FOCUS ON THE VISION
In his book “Servant Leadership,” Robert Greenleaf defines two kinds of leaders. Strong natural leaders are those who try to take control, make decisions, and give orders in any situation in which the find themselves; they have a need to be in charge. Strong natural servants, on the other hand, will assume leadership only if they see it as a way in which they can serve.
Ken Blanchard, in his book “The Heart of a Leader,” states, "I want to be led by strong natural servants because they are willing to use whatever leadership style – directive, supportive, or some combination – that best serves the needs of those they are leading. Blanchard reminds the reader the primary biblical image of servant leadership is that of a shepherd. The flock is not there for the sake of the shepherd; the shepherd is there for the sake of the flock.
"Servant leadership is more about character than style," Blanchard writes.

Dataset extract ▸
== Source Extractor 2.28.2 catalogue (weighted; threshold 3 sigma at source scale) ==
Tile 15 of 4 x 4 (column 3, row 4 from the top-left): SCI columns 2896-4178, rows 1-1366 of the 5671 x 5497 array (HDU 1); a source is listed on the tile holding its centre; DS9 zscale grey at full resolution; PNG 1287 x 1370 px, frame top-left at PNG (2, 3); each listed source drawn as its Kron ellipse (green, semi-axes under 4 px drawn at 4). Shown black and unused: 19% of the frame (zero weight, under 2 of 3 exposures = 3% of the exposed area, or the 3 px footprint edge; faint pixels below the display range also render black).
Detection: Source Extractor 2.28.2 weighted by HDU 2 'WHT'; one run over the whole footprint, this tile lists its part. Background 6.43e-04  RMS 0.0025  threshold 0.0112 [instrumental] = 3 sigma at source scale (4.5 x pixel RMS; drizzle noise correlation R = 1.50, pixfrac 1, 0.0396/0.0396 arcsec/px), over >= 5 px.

Task instructions ▸
From the text on servant leadership, reproduce verbatim the passage starting at "Ken Blanchard, in" and ending at "of the flock.".

Exercise answer ▸
Ken Blanchard, in his book “The Heart of a Leader,” states, "I want to be led by strong natural servants because they are willing to use whatever leadership style – directive, supportive, or some combination – that best serves the needs of those they are leading. Blanchard reminds the reader the primary biblical image of servant leadership is that of a shepherd. The flock is not there for the sake of the shepherd; the shepherd is there for the sake of the flock.